• Problem statement:
Edit the stretch of the passage on Prosperity Ready from "On the corporate" through "for Prosperity Ready." so that "health care" replaces "manufacturing", and give the revised stretch.

• Source extract:
________

On the nonprofit side, Perez is looking to partner with immigrant and settlement agencies to connect with immigrant populations. Additionally, she would like to work with nonprofits that are already established in providing services to these communities. She points to organizations like Comunidades Latinas Unidas en Servicio (CLUES)—which has been working to empower and engage the Twin Cities’ Latino population since 1981—as vital resources in this space.
“We provide holistic, family-centric training opportunities in the community, thereby creating new career pathways for Latinos,” says Ann Meyers, CLUES’ associate director of employment and career development. “It is important that employers look to the talent our programs are creating for their staffing needs and make solid commitments to hiring newly trained, qualified applicants.”
While CLUES can help to prepare immigrant populations for the workforce, Prosperity Ready’s team of subject-matter experts can provide training for corporate partners on how to create culture shifts to be able to hire and retain the diverse workforce.
On the corporate partner side, the Prosperity Ready will work with large corporations to connect them with talent and educate employees on onboarding, developing, and retaining immigrant talent. Initially, Perez says the nonprofit will be looking specifically at addressing the gaps in the hospitality, retail, and restaurant industries, but she hopes to eventually branch out to manufacturing. And the Minneapolis-St. Paul metropolitan area is rife with potential partners. The area is home to Target, Dairy Queen, Coffee and Bagels, Best Buy, Famous Dave’s, and many other corporate headquarters that are a part of key industries for Prosperity Ready.
“This is something that we have to figure out from a social perspective, a moral perspective, and a business perspective.”

________

• Data to examine:
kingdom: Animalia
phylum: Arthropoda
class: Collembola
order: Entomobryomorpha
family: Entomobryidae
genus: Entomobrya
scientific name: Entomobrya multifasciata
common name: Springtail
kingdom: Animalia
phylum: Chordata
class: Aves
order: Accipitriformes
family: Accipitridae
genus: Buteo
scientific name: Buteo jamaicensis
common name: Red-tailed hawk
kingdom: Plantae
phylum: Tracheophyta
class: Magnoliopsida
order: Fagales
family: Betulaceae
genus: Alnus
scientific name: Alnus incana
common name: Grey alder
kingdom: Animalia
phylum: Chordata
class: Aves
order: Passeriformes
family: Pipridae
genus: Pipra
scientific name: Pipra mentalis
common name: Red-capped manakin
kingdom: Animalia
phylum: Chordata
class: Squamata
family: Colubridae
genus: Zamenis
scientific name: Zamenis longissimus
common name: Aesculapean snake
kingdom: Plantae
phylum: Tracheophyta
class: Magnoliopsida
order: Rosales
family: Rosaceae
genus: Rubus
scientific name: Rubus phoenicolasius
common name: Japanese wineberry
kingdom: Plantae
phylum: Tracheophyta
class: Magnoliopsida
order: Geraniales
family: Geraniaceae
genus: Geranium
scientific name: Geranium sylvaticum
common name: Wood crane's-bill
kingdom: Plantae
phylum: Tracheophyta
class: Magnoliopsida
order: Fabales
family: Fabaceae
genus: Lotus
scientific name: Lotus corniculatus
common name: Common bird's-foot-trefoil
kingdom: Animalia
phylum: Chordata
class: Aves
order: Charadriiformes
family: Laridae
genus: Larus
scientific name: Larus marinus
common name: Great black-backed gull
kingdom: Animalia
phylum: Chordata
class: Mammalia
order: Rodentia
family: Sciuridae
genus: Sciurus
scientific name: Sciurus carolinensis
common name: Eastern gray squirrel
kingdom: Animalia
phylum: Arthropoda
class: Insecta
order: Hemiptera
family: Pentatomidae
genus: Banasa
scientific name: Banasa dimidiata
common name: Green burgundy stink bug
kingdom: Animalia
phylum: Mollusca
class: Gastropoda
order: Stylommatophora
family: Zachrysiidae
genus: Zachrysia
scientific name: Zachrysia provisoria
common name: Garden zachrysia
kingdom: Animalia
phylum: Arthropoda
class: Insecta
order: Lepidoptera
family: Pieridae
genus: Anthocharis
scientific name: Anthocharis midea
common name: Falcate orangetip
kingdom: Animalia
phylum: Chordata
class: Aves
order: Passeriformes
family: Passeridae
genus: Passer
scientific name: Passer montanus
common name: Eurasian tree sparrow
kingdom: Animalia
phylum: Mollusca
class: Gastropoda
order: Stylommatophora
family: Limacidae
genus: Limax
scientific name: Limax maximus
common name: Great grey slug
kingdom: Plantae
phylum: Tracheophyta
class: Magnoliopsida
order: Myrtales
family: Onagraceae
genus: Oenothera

________

• Response for this exercise:
On the corporate partner side, the Prosperity Ready will work with large corporations to connect them with talent and educate employees on onboarding, developing, and retaining immigrant talent. Initially, Perez says the nonprofit will be looking specifically at addressing the gaps in the hospitality, retail, and restaurant industries, but she hopes to eventually branch out to health care. And the Minneapolis-St. Paul metropolitan area is rife with potential partners. The area is home to Target, Dairy Queen, Coffee and Bagels, Best Buy, Famous Dave’s, and many other corporate headquarters that are a part of key industries for Prosperity Ready.